E-book aborda por que mulheres permanecem em relações que machucam e como romper ciclos emocionais

Psicóloga lança guia em Campo Grande que traduz padrões psicológicos por trás de relações abusivas e dependência emocional

Da Redação

A dificuldade de romper relações que causam sofrimento emocional, mesmo entre mulheres com autonomia e clareza de vida, é o ponto de partida do e-book “Quando você se escolhe – Um guia psicológico para sair de relações que te machucam”, lançado recentemente em Campo Grande. A proposta é transformar experiências clínicas em um material acessível, capaz de ajudar mulheres a reconhecer padrões e compreender os próprios vínculos afetivos.

A autora, Maria Elisa Lacerda Faria, reúne mais de uma década de atuação baseada na psicanálise para explicar por que relações prejudiciais nem sempre são interrompidas com facilidade. Segundo ela, permanecer em vínculos que causam dor não está necessariamente ligado à falta de força ou decisão, mas a processos psíquicos complexos, muitas vezes inconscientes.
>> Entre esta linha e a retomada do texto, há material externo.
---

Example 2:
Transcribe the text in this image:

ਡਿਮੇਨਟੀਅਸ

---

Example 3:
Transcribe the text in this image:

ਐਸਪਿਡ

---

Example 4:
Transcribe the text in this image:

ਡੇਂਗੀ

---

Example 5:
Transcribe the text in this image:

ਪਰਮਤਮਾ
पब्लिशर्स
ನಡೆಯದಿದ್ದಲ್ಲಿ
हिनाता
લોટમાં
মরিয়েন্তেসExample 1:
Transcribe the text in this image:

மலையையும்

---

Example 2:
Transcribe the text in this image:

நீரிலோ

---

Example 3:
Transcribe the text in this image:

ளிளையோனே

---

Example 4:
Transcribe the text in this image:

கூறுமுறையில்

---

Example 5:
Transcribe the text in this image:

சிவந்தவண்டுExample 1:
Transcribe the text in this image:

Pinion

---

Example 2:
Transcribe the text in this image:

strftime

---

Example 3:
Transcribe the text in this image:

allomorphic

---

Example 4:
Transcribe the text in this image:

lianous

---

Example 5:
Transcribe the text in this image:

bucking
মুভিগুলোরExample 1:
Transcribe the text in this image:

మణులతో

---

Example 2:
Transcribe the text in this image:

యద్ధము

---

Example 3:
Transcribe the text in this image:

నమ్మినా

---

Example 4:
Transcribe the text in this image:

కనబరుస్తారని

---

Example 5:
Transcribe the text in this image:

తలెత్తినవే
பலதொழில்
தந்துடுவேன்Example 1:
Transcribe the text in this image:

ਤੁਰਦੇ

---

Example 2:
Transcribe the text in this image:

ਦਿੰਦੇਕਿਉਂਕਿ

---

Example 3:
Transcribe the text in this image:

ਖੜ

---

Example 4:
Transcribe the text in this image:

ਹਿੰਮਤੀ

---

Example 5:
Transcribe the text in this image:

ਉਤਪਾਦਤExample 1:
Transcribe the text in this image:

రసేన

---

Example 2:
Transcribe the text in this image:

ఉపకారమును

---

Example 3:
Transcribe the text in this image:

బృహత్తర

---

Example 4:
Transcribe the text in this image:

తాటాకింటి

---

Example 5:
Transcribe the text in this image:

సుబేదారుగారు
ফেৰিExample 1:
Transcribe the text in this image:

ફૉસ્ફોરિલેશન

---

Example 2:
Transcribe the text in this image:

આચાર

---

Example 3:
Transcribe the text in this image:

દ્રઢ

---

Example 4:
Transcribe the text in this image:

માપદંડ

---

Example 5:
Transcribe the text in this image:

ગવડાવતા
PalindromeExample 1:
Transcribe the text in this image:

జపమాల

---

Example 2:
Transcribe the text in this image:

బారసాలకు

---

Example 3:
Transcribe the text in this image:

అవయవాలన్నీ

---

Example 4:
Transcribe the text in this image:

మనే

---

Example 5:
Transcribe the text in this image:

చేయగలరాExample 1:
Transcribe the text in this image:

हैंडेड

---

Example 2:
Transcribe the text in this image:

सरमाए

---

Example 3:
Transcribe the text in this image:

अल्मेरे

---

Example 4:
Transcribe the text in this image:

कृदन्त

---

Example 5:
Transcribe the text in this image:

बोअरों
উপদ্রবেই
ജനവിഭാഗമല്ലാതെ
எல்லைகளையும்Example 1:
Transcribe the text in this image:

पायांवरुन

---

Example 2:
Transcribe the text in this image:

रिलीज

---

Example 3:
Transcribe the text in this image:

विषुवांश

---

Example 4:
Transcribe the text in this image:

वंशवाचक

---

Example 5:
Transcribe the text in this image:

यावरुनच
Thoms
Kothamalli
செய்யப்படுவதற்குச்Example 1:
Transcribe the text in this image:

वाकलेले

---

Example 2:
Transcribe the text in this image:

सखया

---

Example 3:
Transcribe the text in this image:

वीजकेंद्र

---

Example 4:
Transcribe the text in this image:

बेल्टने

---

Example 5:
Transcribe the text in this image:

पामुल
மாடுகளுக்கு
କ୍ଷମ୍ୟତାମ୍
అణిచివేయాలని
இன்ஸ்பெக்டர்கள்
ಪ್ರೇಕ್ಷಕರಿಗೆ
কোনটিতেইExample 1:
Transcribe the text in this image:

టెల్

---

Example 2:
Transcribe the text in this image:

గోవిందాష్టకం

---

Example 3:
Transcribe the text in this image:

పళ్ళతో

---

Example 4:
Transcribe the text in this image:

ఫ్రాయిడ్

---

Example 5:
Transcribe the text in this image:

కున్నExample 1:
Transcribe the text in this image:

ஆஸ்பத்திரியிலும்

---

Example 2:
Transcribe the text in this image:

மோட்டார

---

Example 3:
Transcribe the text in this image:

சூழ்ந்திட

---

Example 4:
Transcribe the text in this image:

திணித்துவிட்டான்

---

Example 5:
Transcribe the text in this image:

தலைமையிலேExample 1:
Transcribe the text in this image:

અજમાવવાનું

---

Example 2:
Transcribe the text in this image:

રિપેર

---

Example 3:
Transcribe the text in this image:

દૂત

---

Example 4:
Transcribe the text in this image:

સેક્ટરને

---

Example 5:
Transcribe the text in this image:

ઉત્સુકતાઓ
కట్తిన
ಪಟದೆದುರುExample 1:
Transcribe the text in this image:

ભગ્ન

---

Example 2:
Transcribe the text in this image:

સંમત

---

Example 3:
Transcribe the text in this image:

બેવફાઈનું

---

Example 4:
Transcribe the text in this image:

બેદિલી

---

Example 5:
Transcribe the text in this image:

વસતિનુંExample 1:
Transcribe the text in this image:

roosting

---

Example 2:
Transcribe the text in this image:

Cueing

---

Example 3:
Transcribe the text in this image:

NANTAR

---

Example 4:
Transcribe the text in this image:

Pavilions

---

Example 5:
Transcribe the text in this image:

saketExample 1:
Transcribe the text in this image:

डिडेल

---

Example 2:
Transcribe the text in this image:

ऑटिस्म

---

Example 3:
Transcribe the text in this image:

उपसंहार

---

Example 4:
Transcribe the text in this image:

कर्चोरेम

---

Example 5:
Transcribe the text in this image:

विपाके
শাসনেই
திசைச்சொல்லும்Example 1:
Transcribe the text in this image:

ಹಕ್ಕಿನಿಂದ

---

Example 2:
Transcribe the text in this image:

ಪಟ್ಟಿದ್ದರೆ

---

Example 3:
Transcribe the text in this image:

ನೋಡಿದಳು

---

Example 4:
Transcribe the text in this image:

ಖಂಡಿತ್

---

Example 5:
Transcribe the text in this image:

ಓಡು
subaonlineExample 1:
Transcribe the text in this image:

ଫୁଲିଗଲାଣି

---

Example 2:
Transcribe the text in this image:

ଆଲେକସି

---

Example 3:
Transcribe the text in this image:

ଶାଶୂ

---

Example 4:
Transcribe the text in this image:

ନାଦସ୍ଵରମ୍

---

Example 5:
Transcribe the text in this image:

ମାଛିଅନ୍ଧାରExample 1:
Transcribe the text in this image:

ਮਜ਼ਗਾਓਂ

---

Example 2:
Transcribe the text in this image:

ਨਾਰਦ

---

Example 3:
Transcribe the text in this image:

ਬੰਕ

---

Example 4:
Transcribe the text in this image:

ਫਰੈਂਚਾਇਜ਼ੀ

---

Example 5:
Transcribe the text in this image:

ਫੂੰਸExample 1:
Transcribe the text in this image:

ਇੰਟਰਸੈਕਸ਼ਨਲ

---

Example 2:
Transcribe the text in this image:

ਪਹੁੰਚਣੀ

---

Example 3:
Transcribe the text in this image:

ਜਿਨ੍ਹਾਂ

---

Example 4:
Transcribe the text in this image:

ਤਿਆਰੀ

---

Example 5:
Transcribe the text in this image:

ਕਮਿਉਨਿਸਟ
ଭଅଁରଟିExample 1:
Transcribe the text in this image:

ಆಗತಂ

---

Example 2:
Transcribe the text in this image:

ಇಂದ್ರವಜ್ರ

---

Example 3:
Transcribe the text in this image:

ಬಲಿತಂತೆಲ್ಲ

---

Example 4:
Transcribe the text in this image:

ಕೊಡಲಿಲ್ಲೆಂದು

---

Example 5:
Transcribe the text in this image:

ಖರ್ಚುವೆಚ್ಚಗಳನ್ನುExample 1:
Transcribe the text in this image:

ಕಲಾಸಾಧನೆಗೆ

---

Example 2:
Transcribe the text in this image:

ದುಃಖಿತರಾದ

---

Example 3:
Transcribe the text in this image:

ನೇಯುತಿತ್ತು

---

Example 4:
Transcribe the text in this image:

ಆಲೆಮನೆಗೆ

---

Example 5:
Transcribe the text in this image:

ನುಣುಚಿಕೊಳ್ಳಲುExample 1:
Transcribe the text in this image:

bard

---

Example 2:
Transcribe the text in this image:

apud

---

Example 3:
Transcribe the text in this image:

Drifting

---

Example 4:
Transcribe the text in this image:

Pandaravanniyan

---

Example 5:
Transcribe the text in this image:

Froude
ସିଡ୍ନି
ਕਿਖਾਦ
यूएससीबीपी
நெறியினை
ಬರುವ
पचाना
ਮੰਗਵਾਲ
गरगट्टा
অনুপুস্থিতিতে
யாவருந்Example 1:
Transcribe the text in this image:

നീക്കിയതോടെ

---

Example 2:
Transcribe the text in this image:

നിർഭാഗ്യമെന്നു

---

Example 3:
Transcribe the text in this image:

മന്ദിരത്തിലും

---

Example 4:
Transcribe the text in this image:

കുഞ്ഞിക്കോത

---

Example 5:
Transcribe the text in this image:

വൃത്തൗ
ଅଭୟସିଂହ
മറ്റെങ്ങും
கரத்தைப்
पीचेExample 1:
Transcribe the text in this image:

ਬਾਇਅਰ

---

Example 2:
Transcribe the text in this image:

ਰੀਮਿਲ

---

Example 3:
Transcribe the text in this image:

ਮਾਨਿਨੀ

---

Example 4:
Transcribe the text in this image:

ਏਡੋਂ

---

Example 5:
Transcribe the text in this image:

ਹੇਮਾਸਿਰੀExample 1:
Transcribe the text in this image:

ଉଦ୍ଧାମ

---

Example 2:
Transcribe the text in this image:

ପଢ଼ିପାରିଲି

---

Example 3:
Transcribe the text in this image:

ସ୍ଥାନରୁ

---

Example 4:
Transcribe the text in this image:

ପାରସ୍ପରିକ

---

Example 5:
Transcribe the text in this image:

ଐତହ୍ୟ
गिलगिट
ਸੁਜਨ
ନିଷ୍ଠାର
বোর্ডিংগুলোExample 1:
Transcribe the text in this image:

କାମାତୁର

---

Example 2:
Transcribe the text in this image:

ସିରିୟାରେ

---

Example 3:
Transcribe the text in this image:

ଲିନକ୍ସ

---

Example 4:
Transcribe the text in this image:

A publicação surge a partir de padrões observados em atendimentos clínicos, nos quais mulheres com diferentes perfis relatam dificuldades semelhantes: vínculos marcados por desgaste emocional, ciclos de término e retorno e expectativas de mudança que não se concretizam.

Violência psicológica ainda é pouco reconhecida

Dados da Pesquisa Nacional de Violência contra a Mulher, do Instituto DataSenado, indicam que milhões de brasileiras vivenciam situações de violência doméstica. Parte significativa, no entanto, não reconhece essas experiências como violência, especialmente quando não há agressão física.

Segundo a análise apresentada no material, a violência psicológica é uma das formas mais comuns e menos visíveis. Relações marcadas por negligência emocional, manipulação e dependência afetiva tendem a se manter por longos períodos antes que a mulher busque ajuda.

Em Mato Grosso do Sul, os dados reforçam o alerta. O Estado registrou dezenas de feminicídios em 2025 e já acumula novos casos em 2026, evidenciando a gravidade do problema e a necessidade de prevenção.

Ciclos emocionais e fatores culturais

A autora aponta que fatores culturais também influenciam a permanência em relações prejudiciais. Muitas mulheres são socialmente incentivadas a sustentar vínculos, tolerar comportamentos e priorizar o outro, mesmo quando isso compromete a própria saúde mental.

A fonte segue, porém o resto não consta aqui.